Saved entries:
........

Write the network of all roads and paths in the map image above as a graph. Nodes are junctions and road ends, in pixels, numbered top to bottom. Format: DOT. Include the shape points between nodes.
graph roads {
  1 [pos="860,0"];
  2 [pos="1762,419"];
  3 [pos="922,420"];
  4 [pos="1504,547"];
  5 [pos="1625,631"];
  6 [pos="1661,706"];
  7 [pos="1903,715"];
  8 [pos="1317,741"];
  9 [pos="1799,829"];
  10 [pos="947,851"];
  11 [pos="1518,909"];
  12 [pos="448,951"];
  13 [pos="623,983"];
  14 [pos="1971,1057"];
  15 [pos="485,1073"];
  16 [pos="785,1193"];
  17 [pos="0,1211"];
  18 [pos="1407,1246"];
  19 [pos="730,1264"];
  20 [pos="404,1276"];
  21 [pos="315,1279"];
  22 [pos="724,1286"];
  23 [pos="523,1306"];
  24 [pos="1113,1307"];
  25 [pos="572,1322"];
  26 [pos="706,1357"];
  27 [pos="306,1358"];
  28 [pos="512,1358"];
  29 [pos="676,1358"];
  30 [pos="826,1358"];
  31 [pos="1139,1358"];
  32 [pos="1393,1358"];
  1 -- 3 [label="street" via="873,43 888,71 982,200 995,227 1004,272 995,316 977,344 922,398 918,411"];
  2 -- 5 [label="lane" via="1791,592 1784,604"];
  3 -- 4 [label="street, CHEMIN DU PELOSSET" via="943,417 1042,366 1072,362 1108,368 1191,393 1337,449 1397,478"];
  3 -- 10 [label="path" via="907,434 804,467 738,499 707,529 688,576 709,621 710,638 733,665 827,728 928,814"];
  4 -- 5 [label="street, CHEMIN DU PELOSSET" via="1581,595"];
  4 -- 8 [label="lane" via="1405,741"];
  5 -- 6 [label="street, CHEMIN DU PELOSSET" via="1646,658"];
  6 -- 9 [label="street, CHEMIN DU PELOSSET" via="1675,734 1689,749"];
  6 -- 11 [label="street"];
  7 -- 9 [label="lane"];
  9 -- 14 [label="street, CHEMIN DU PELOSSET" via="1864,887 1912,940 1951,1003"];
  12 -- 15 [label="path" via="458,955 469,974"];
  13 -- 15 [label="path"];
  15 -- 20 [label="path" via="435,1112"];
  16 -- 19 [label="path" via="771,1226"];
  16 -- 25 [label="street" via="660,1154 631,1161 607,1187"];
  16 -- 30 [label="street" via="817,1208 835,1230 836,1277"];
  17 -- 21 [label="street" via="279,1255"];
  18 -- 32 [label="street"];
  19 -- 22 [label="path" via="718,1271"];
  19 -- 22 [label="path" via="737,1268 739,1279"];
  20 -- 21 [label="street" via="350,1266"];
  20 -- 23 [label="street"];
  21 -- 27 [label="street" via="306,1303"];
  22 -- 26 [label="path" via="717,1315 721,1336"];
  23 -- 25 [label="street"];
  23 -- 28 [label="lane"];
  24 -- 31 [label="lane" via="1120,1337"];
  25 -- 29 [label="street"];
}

........

**Exercise aim**:
Copy out the lines above that hold the string "roads".

**Written reply**:
Write the network of all roads and paths in the map image above as a graph. Nodes are junctions and road ends, in pixels, numbered top to bottom. Format: DOT. Include the shape points between nodes.
graph roads {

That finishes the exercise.